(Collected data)
____
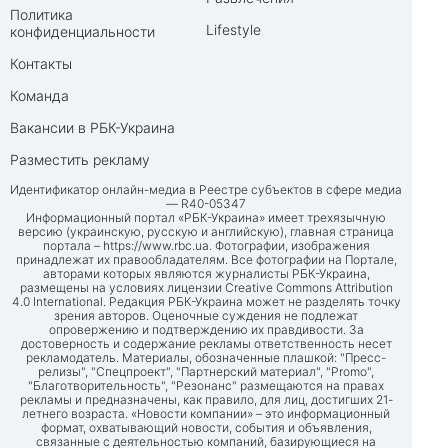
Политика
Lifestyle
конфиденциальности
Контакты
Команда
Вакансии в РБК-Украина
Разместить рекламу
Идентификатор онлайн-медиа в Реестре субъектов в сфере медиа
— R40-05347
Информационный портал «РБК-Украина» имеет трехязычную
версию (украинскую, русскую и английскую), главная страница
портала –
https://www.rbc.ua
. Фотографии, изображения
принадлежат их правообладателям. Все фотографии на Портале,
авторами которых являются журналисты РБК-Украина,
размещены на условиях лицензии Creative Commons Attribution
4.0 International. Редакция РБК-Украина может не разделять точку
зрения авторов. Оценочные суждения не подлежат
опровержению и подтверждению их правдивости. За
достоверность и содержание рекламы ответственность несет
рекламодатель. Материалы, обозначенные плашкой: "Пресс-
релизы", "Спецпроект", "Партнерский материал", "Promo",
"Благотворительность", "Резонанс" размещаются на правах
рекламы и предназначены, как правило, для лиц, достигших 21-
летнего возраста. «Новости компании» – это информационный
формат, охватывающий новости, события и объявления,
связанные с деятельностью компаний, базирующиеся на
____
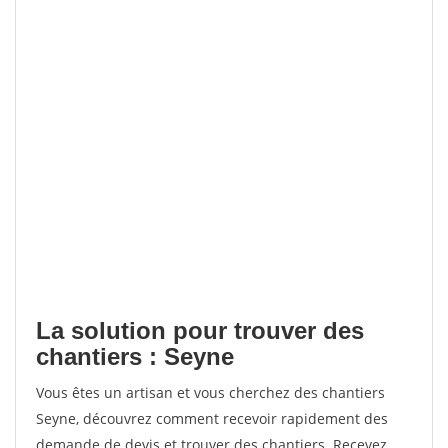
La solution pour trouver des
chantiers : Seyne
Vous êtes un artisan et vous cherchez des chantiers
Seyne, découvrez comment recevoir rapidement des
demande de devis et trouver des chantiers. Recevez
____
### Work order
Go over the records above and tally the lines with the word "рекламы" in them. Give the number alone.

### Task output
2